Well, you can only imagine my delight when I awoke to sunny skies and a gentle breeze on Monday morning. All was looking delightfully well for our first port of call on this interesting ‘Celtic Homelands’ itinerary.

Our tenders were lowered at around 07:30 and we commenced ferrying passengers ashore shortly thereafter. It was only a half a mile or so ride into the little local fishing harbour & marina. The village acts as the gateway to the beautiful peninsula of Kintyre, and the harbour still home to a working fishing fleet. Behind the village, backed by rugged hills, lie the ivy-strewn ruins of Robert the Bruce’s 14th century keep which offers smashing views over the surrounding area.

Local fishermen shared the little quay with us as we carried out our respective operations. The fishermen were landing tubs full of crab & lobster; a small amount of which headed to the local village but a significant amount was also being loaded into a Spanish registered refrigerated lorry, which would travel straight down to Spain as soon as it was fully loaded.

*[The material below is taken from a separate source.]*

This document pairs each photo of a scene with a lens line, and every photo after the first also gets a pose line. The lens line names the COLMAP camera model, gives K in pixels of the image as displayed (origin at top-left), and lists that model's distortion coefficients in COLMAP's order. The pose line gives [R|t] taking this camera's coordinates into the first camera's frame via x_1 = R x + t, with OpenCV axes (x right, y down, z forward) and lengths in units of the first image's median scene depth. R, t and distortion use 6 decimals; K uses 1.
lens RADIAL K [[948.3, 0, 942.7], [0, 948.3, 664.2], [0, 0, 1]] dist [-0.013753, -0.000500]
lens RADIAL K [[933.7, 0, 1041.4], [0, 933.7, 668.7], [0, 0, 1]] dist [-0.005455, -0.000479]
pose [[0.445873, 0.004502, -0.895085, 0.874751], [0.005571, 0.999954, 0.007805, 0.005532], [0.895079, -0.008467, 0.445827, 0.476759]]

National Trust for Scotland’s tours today whisked those who wished off on visits to the Trust’s gardens of Arduaine and Crarae; the most prehistoric site in mainland Scotland so I am told. Inveraray Castle – the 18th century home to the Duke of Argyll – could also be visited.

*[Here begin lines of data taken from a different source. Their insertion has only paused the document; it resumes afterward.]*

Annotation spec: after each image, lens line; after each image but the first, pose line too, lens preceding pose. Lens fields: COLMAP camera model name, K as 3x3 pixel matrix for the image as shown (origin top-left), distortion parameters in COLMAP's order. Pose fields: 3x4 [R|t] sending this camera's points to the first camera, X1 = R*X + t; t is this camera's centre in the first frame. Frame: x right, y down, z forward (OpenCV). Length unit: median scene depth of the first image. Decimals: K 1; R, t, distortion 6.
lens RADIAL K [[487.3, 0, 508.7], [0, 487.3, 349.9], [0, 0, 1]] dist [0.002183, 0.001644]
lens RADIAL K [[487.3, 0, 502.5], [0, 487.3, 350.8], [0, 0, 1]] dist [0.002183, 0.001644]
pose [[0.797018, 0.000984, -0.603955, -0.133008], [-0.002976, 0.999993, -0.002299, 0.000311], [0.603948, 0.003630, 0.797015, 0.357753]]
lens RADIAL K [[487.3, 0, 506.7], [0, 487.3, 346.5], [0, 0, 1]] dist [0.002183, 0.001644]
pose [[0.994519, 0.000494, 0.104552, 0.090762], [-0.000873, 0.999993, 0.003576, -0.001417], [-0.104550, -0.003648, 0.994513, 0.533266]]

Early evening approached and it was time for us to weight the anchor, which today posed a few more challenges than normal. We had somehow managed to snag an entire factory’s worth of wire & rope from the seabed around it, which took a while to detach using boathooks and a zodiac armed with bolt-cutters. I assumed that the wire we plucked up and cut wasn’t the main phone line to Bute, however we haven’t heard from them since to confirm…

After freeing ourselves from the seabed, we enjoyed a sunset sail along the east coast of the Kintyre Peninsula as we sailed south through the Kilbrannan Sound. Next stop tomorrow: Barrow-on-Furness… or so we all thought.